Revision as of 02:00, 18 October 2018

Results

Success isn't about the end result, it's about what you learn along the way.- Vera Wang
Title image


Molecular Biology

The root of our project is the moleculare biology lab. We started to amplified:

our vector pet28a

inserts like wildtype light chain (wt LC); heavy chain (HC)

parts SNAP25; pHluorin2

Amplification of pet28a and SNAP25.
Amplification of pet28a and SNAP25.
Amplification of pHluorin2.
Amplification of pHluorin2.





The first barrier was the mutation of our wt light chain. Via a PCR we got three fragments. The Gibson assembly combined the vector pet28a with our three fragments. After a positive Transformation, we sequence our plasmid. After a lot of negative clones we reached a breakthrough.

We accomplished our mutated light chain to get ready for the protein expression. By means of the sequencing we proofed the mutation in the DNA sequence.

Alignment of mut LC with wt LC - Highlighted sequence -> desired mutations Now we were allowed to express our mutated light chain.



This agarose gel picture shows the successful cloning of the mutated light chain in vector pet28a. The seconde band shows the positive cloning of the Wt light chain in vector pet28a
Restriction digest of mut LC (A8) and Wt LC (F5)
Restriction digest of mut LC (A8) and Wt LC (F5)



Restriction digest of pet28a-HC-mutLC-HiBit and pet28a-HC-mutLC-Omomyc
Restriction digest of pet28a-HC-mutLC-HiBit and pet28a-HC-mutLC-Omomyc
Finallly, we achieved a Plasmid with our vector pet28a and the inserts heavy chain, light chain and part. In this case we successfully assembled the HiBit part and the Omomyc part.

Plasmid pet28-HC-mutLC-HiBit
Plasmid pet28-HC-mutLC-HiBit
Plasmid pet28-HC-mutLC-Omomyc
Plasmid pet28-HC-mutLC-Omomyc



Protein Expression

Our project divided protein expression and purification into two phases. The first hurdle that had to be overcome was the validation of the ToxAssay. Three proteins were needed. These were the LCwt, LCmut and SNAP25.

SNAP25

Synaptosomal-associated protein 25 (SNAP-25) is a t-SNARE protein. It is account for the specificity of membrane fusion in neuronal cells by forming the SNARE complex. It is almost exclusively formed in brain tissues and executes fusion by forming a tight complex that brings the synaptic vesicle and plasma membranes together.

The SNAP25 protein was provided with a Strep-Tag to obtain optimal results in purification. The other proteins (LCwt and LCmut) were each modified with a His-Tag. The reason for this is the Western-Blot Assay, which should show by means of Strep-Tag binding antibodies how the SNAP25 is degraded. However, this assay was rejected due to poorly binding antibodies.

The following ÄKTApurifier data were generated during purification:

Fig.1 ÄKTA_SNAP25
Fig.1 ÄKTA_SNAP25

The graph shows airborne noise at 25mL and SNAP25 peak at 77mL, since strep-tag bound proteins can be eluted very specifically.


LCwt

The wild-type light chain is a zinc endopeptidase that can cleave various proteins of the vesicle fusion apparatus (SNARE complex) and prevents exocytosis of the vesicles.

The LCwt was modified with a His tag. The hisTag may not be as specific as the Strep tag due to the presence of other histidine-rich proteins, but for this reason some washing steps were performed to elute non-specifically bound proteins as can be seen in the ÄKTApurifier data.

★ ★ ★ ★

▸ **Questions**:
[1] Answer these questions from the results page on molecular biology and protein expression:
(a) Which vector was amplified?
(b) Which tag was added to SNAP25?
(c) Why was the Western-Blot assay rejected?
[2] Carry on the results page on molecular biology and protein expression, starting after its final sentence.
The material has no connection to the results page.

▸ **Record set**:
★ ★ ★ ★

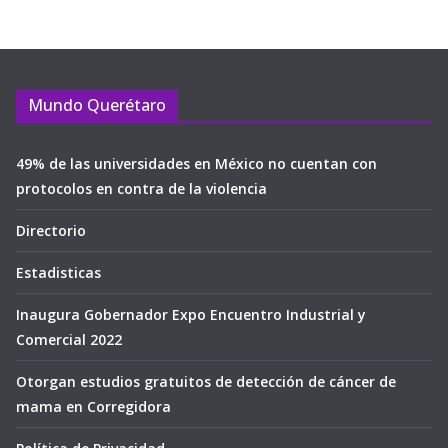
Mundo Querétaro
49% de las universidades en México no cuentan con
protocolos en contra de la violencia
Directorio
Estadisticas
Inaugura Gobernador Expo Encuentro Industrial y
Comercial 2022
Otorgan estudios gratuitos de detección de cáncer de
mama en Corregidora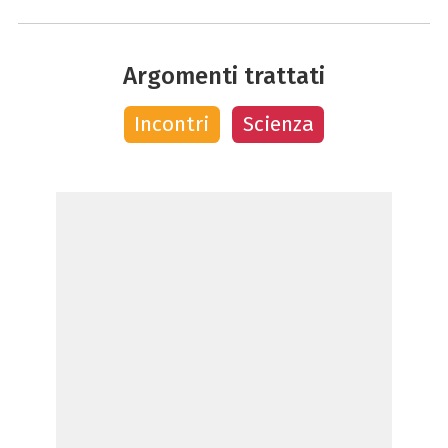
Argomenti trattati
Incontri
Scienza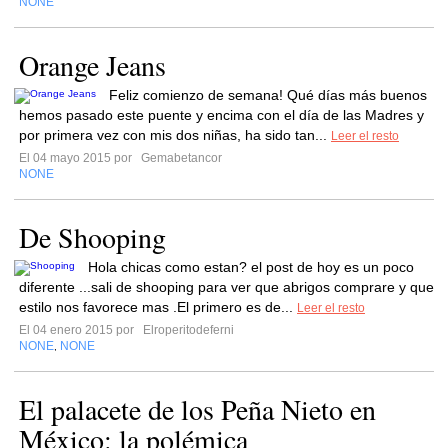
NONE
Orange Jeans
Feliz comienzo de semana! Qué días más buenos
hemos pasado este puente y encima con el día de las Madres y
por primera vez con mis dos niñas, ha sido tan...
Leer el resto
El 04 mayo 2015 por
Gemabetancor
NONE
De Shooping
Hola chicas como estan? el post de hoy es un poco
diferente ...sali de shooping para ver que abrigos comprare y que
estilo nos favorece mas .El primero es de...
Leer el resto
El 04 enero 2015 por
Elroperitodeferni
NONE
NONE
,
El palacete de los Peña Nieto en
México: la polémica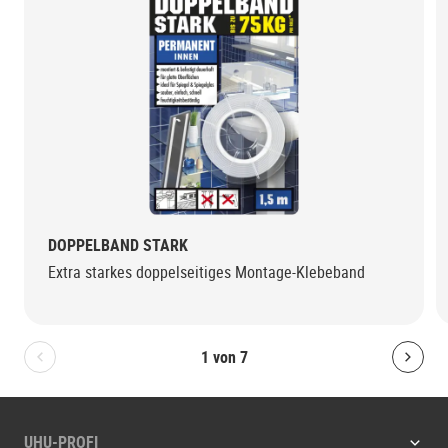
DOPPELBAND STARK
Extra starkes doppelseitiges Montage-Klebeband
1
von
7
Bolton.General.PreviousSlide
Bolt
UHU-PROFI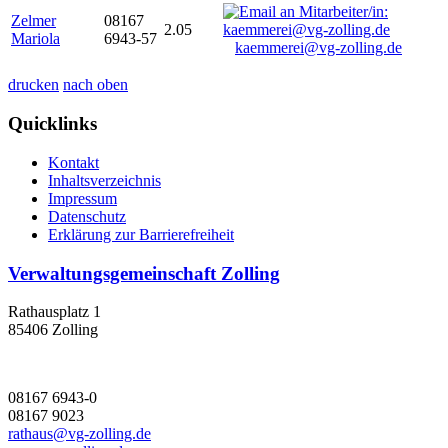
Zelmer
08167
2.05
Mariola
6943-57
kaemmerei@vg-zolling.de
drucken
nach oben
Quicklinks
Kontakt
Inhaltsverzeichnis
Impressum
Datenschutz
Erklärung zur Barrierefreiheit
Verwaltungsgemeinschaft Zolling
Rathausplatz 1
85406 Zolling
08167 6943-0
08167 9023
rathaus@vg-zolling.de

★ ★ ★ ★

▸ **Results for the exercise**:
[1]
(a) pet28a
(b) A Strep-Tag
(c) Because of poorly binding antibodies

[2]
The following ÄKTApurifier data were generated during purification:

Fig.2 ÄKTA_LCwt
Fig.2 ÄKTA_LCwt

As can be seen in the graph, nonspecifically bound proteins were first removed by minimal addition of elution buffer (at 30mL and 42mL) and the LCwt was collected at 72mL in the fractions. This is a 4mL protein solution.


LCmut

The mutated light chain of botulinum neurotoxin C was mutated as follows: E446>A; H449>G; Y591>A. The resulting enzyme construct has no functional properties or enzyme activity and should not exhibit SNAP25 cleavage in the later ToxAssay.

The LCmut is tagged with a Polyhistidin-Tag for the same reasons as under point LCwt.

The following ÄKTApurifier data were generated during purification:

Fig.3 ÄKTA_LCmut
Fig.3 ÄKTA_LCmut

Nonspecifically bound proteins were first removed by minimal addition of elution buffer (at 50mL and 68mL) and the LCwt was collected at 95mL in the fractions.


In the second phase of protein purification, fusion proteins and their negative samples were purified to test different assays for the evaluation of our Shuttle system and to further characterize the proteins.


pHluorin2

pHluorin2 is a GFP variant that displays a bimodal excitation spectrum with peaks at 395 and 475 nm. The protein is pH dependent.

The pHluorin2 is tagged with a Polyhistidin-Tag.

The following ÄKTApurifier data were generated during purification:

Fig.4 ÄKTA_pHluorin2
Fig.4 ÄKTA_pHluorin2

The graph shows an elution of the protein at even the smallest elution buffer concentrations. This should be taken into account when purifying pHluorin2 again to obtain more concentrated protein solutions. However, since the amount of protein was excellent, a second purification was not necessary.

The final protein concentrations and degrees of purity can be seen in the results - protein purification.

Results

To demonstrate the purity and expression of our various proteins, purification and expression assays were performed using sodium dodecyl sulfate-polyacrylamide gel electrophoresis. The concentration was determined via the nanodrop. The specific extinction coefficient of the respective protein was determined using the ExPASy ProtParam tool and the measurement was adapted accordingly.

SNAP25

SNAP25 is a 25kDa large protein with an extinction coefficient (E) of 74000. The expression and purification can be seen in the assays shown.


SNAP25 expression
SNAP25 expression
SNAP25 purification
SNAP25 purification

Even though the expression was not very strong, SNAP25 was obtained even purer. The concentration was 2.01mg/mL which could be directly frozen to -80°C.


LCwt

LCwt is a 51kDa large protein with an extinction coefficient (E) of 48250. The expression and purification can be seen in the assays shown.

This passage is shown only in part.